Sebaliknya, insiden infeksi HIV baru terjadi di hulu yaitu pada orang-orang yang melakukan perilaku berisiko tinggi tertular HIV, yaitu: melalui hubungan seksual, memakai jarum suntik narkoba bergantian, menerima transfusi darah yang tidak diskirining HIV, dan bayi yang lahir dan menyusui ke ibu yang HIV-positif.
Sejak kasus pertama HIV/AIDS dilaporkan (1987) dan HIV disetujui WHO sebagai virus penyebab AIDS lebih dari 35 tahun lalu, 78 juta penduduk Bumi terinfeksi HIV. Dari jumlah ini 35 juta meninggal karena penyakit terkait AIDS. Di Indonesia sampai Maret 2017 dilaporkan oleh Ditjen P2P, Kemenkes RI, 24 Mei 2017, jumlah kasus kumulatif HIV/AIDS mencapai 330.152 yang terdiri atas 242.699 HIV dan 87.453 AIDS dengan 14.754 kematian.
Kalau pun kemudian Michel Sidibe, Direktur Eksekutif Program Bersama PBB untuk HIV/AIDS (UNAIDS), mengatakan bahwa stigma menghambat pemberantasan HIV/AIDS itu terjadi pada orang-orang yang sudah tertular HIV tapi tidak menyadarinya.

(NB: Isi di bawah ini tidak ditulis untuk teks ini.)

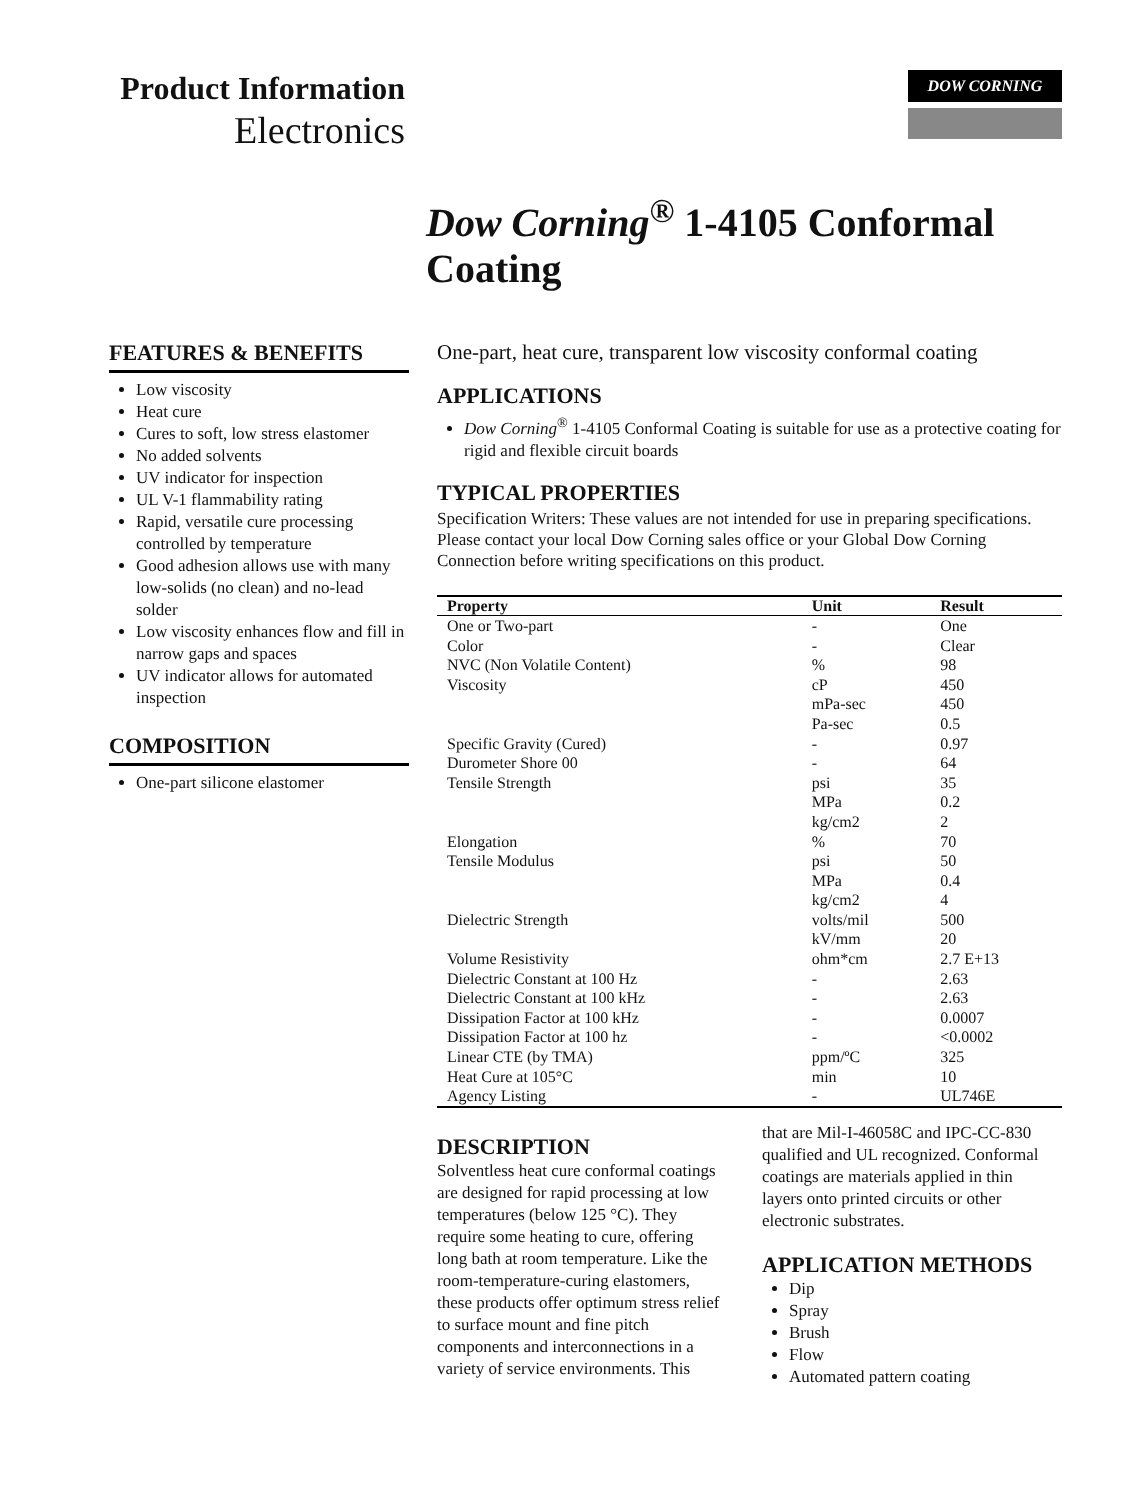Product Information
Electronics
DOW CORNING
Dow Corning<sup>®</sup> 1-4105 Conformal Coating
FEATURES & BENEFITS
Low viscosity
Heat cure
Cures to soft, low stress elastomer
No added solvents
UV indicator for inspection
UL V-1 flammability rating
Rapid, versatile cure processing controlled by temperature
Good adhesion allows use with many low-solids (no clean) and no-lead solder
Low viscosity enhances flow and fill in narrow gaps and spaces
UV indicator allows for automated inspection
COMPOSITION
One-part silicone elastomer
One-part, heat cure, transparent low viscosity conformal coating
APPLICATIONS
Dow Corning<sup>®</sup> 1-4105 Conformal Coating is suitable for use as a protective coating for rigid and flexible circuit boards
TYPICAL PROPERTIES
Specification Writers: These values are not intended for use in preparing specifications. Please contact your local Dow Corning sales office or your Global Dow Corning Connection before writing specifications on this product.
| Property | Unit | Result |
| --- | --- | --- |
| One or Two-part | - | One |
| Color | - | Clear |
| NVC (Non Volatile Content) | % | 98 |
| Viscosity | cP | 450 |
| | mPa-sec | 450 |
| | Pa-sec | 0.5 |
| Specific Gravity (Cured) | - | 0.97 |
| Durometer Shore 00 | - | 64 |
| Tensile Strength | psi | 35 |
| | MPa | 0.2 |
| | kg/cm2 | 2 |
| Elongation | % | 70 |
| Tensile Modulus | psi | 50 |
| | MPa | 0.4 |
| | kg/cm2 | 4 |
| Dielectric Strength | volts/mil | 500 |
| | kV/mm | 20 |
| Volume Resistivity | ohm*cm | 2.7 E+13 |
| Dielectric Constant at 100 Hz | - | 2.63 |
| Dielectric Constant at 100 kHz | - | 2.63 |
| Dissipation Factor at 100 kHz | - | 0.0007 |
| Dissipation Factor at 100 hz | - | <0.0002 |
| Linear CTE (by TMA) | ppm/ºC | 325 |
| Heat Cure at 105°C | min | 10 |
| Agency Listing | - | UL746E |
DESCRIPTION
Solventless heat cure conformal coatings are designed for rapid processing at low temperatures (below 125 °C). They require some heating to cure, offering long bath at room temperature. Like the room-temperature-curing elastomers, these products offer optimum stress relief to surface mount and fine pitch components and interconnections in a variety of service environments. This
that are Mil-I-46058C and IPC-CC-830 qualified and UL recognized. Conformal coatings are materials applied in thin layers onto printed circuits or other electronic substrates.
APPLICATION METHODS
Dip
Spray
Brush
Flow
Automated pattern coating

Ini terjadi justru karena selama ini HIV/AIDS, yang sebenarnya adalah fakta medis, dibumbui dengan norma, moral dan agama sehingga terjadi misleading (menyesatkan) berupa mitos (anggapan yang salah). (Baca juga: Kampanye AIDS yang Mengukuhkan Mitos dan Mitos AIDS Menkominfo Tifatul Sembiring).

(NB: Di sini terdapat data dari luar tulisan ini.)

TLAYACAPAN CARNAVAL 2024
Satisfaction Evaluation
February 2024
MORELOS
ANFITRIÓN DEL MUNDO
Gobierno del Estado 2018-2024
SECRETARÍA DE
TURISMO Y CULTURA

Stigma terjadi karena mitos dan informasi tentang orang-orang yang mengidap HIV/AIDS dipublikasikan secara luas, baik melalui media massa maupun dengan cara-cara yang memberikan indikasi HIV/AIDS. Misalnya, menempatkan pengidap HIV/AIDS, dikenal luas sebagai Odha (Orang dengan HIV/AIDS), di ruang perawatan khusus, memberikan tanda-tanda khas pada medical record, dll.
Masyarakat melakukan stigma karena HIV/AIDS selalu dikaitkan dengan perilaku amoral, perilaku menyimpang, dll. Padahal, penularan HIV/AIDS melalui hubungan seksual tidak ada kaitannya dengan sifat hubungan seksual (amoral, zina, melacur, seks pranikah, seks menyimpang, seks bebas, dll.), tapi karena kondisi hubungan seksual (salah satu atau dua-duanya mengidap HIV/AIDS dan laki-laki tidak memakai kondom). Ini fakta dan bukan fakta baru.
Untuk itulah diperlukan sosialisasi HIV/AIDS yang komprehensif ke masyarakat melalui berbagai saluran dan media secara konsisten dengan materi yang akurat tentang cara-cara penularan dan pencegahan HIV/AIDS.
Di wilayah Kabupaten Semarang, Jawa Tengah, misalnya, identitas NN (27), seorang perempuan pengidap HIV/AIDS dari sebuah desa terpencil di wilayah Kabupaten Semarang, Jawa Tengah, dibocorkan oleh salah seorang perawat. Puskesmas Tengaran menolak NN dengan alasan tidak ada surat rujukan dokter. Sedangkan dokter yang melayani NN berteriak: 'Oh, Andreas bukan dokter, tapi yang ngurusi orang kena AIDS' sehingga didengar banyak orang (Andreas konselor yang mendampingi NN dan membawa NN ke puskesmas tsb.) (kompas.com, 7/7-2016).
Sedangkan di Ciamis, Jawa Barat, RSUD Ciamis menolak menangani persalinan seorang perempuan pengidap HIV/AIDS dengan alasan tidak memilik fasilitas dan tenaga yang lengkap (pikiran-rakyat.com, 4/12-2015).
Temuan Lembaga Bantuan Hukum (LBH) Masyarakat dalam pelayanan kesehatan terhadap Odha pada kurun waktu Oktober 2016 sampai Oktober 2017 pada 184 kasus di 14 kota besar di Indonesia seperti Jakarta, Surabaya, Malang, Manado, Bandung, Jayawijaya, dan kota-kota besar lainnya, menunjukkan tak sedikit yang mengalami perlakuan tak ramah dari tenaga kesehatan, seperti penolakan dengan alasan takut tertular, serta mendapat lontaran ejekan seperti menghakimi atau menceramahi (rona.metrotvnews.com, 1/12-2017).